Very(!) slow ramp down from high to low clock speeds leading to a significantly increased power cons

I have vsync enabled in desktop, but high power draw appears even after fresh boot (card never leaves P0 with multiple monitors-single screen X configuration). Same story on pretty much every driver I have used over last year since I noticed, on both GTX970 and GTX1080.

I see sustained 35W power draw after starting X, not having anything open (no firefox, no games, no fancy desktop effects, just raw X and awesome WM tiling manager).

After I disable one monitor (xrandr --output HDMI-0 --off), power draw goes down and card drops from P0 to P8.

I believe that’s expected. Depending on the GPU and the monitors attached, it may not be possible to lower the power state without risk of glitching one or more displays, due to the amount of memory bandwidth required to keep the display active.

Guess better safe then sorry for you guys, when I flashed modded BIOS on my card older card (GTX970) and set (core) TDP baseclock to CLK05 (405Mhz, 0.825V) it was running perfectly fine in desktop and reduced power consumption to ~17W (and still boosted up as needed when I was doing gaming/compute). Technically it was still running in P0, but at much lower clocks than factory defaults - I’m not sure whether lower power states do anything other than lowering table voltages and frequencies (perhaps some auxiliary stuff having to do with pushing display output wouldn’t let it go lower than P0?).

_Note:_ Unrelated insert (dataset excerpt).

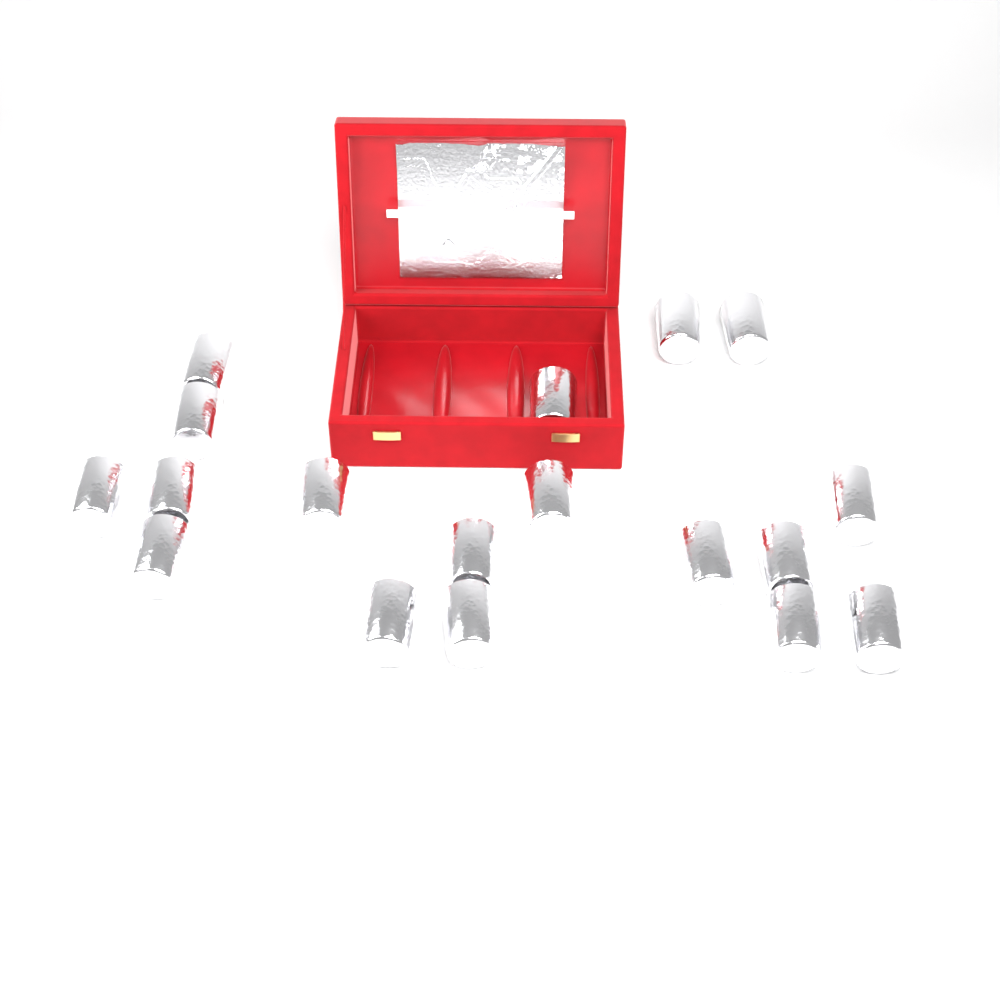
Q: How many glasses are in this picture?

Unfortunately I can no longer flash such a BIOS to my GTX1080 so I guess I will have to live with ~50W+ draw on idle unless you guys somehow tweak this stuff.

@aplattner

This is getting ridiculous.

In 384.47 beta drivers it takes up to 36(!!) seconds for the GPU to cool off in the absence of any GPU load.

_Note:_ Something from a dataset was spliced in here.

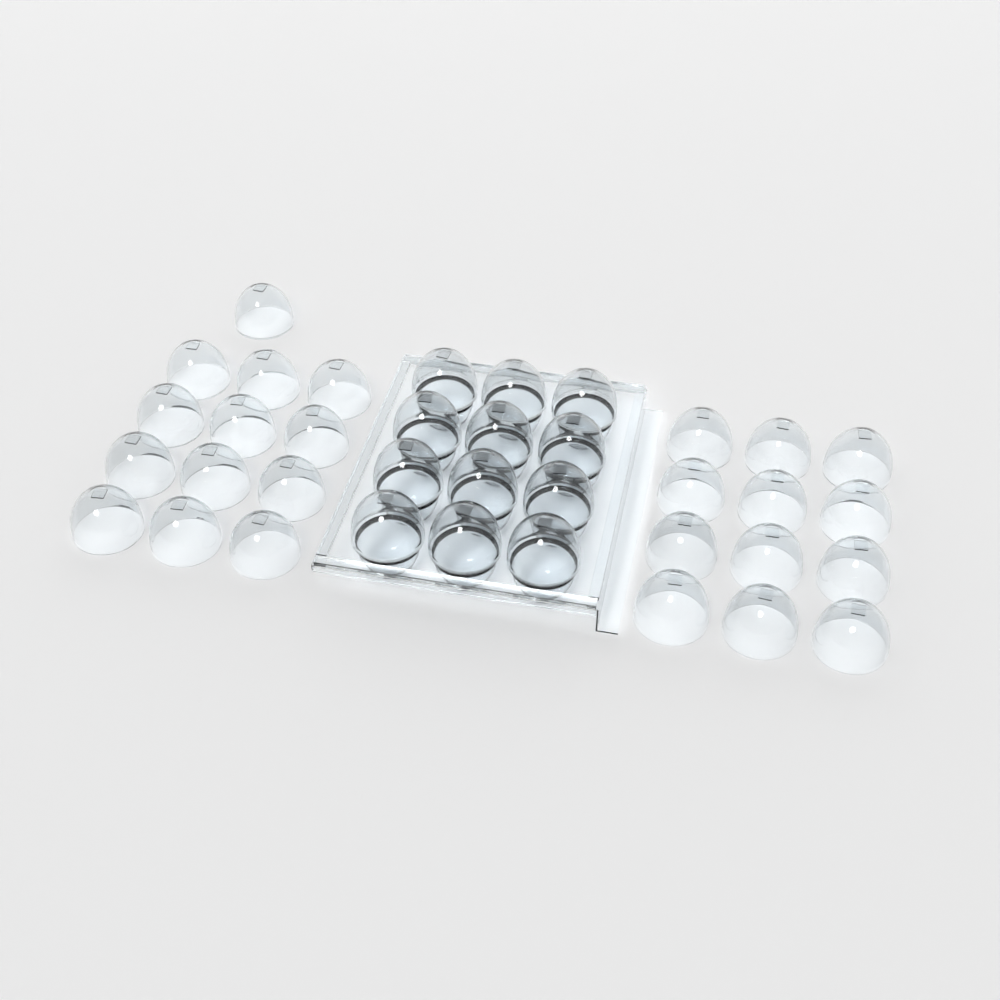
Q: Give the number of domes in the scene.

There’s a tiny relief that the new drivers consume 28W vs 35W that the last stable drivers did but all things considered 35W7s=245W, vs. the new drivers 28W36=1008W.

I asked you to introduce (via a module option) faster clock changes, you’ve made it a lot worse.

Steps to reproduce:

  1. Run an empty X session (without compositing or anything).
  2. Run terminal and watch -n1 nvidia-smi in it.
  3. Run Google Chrome and exit it immediately. Start counting.

Bump.

I’m confused, did they change anything? I haven’t seen any improvement (still pulling ~45W on idle on GTX1080 and ~35W idle on GTX970) on 384.47, no idea about ramping up/down speeds.

I’ve reverted to NVIDIA drivers 375.82 and my average GPU temperature is now 10 degrees lower. Wow.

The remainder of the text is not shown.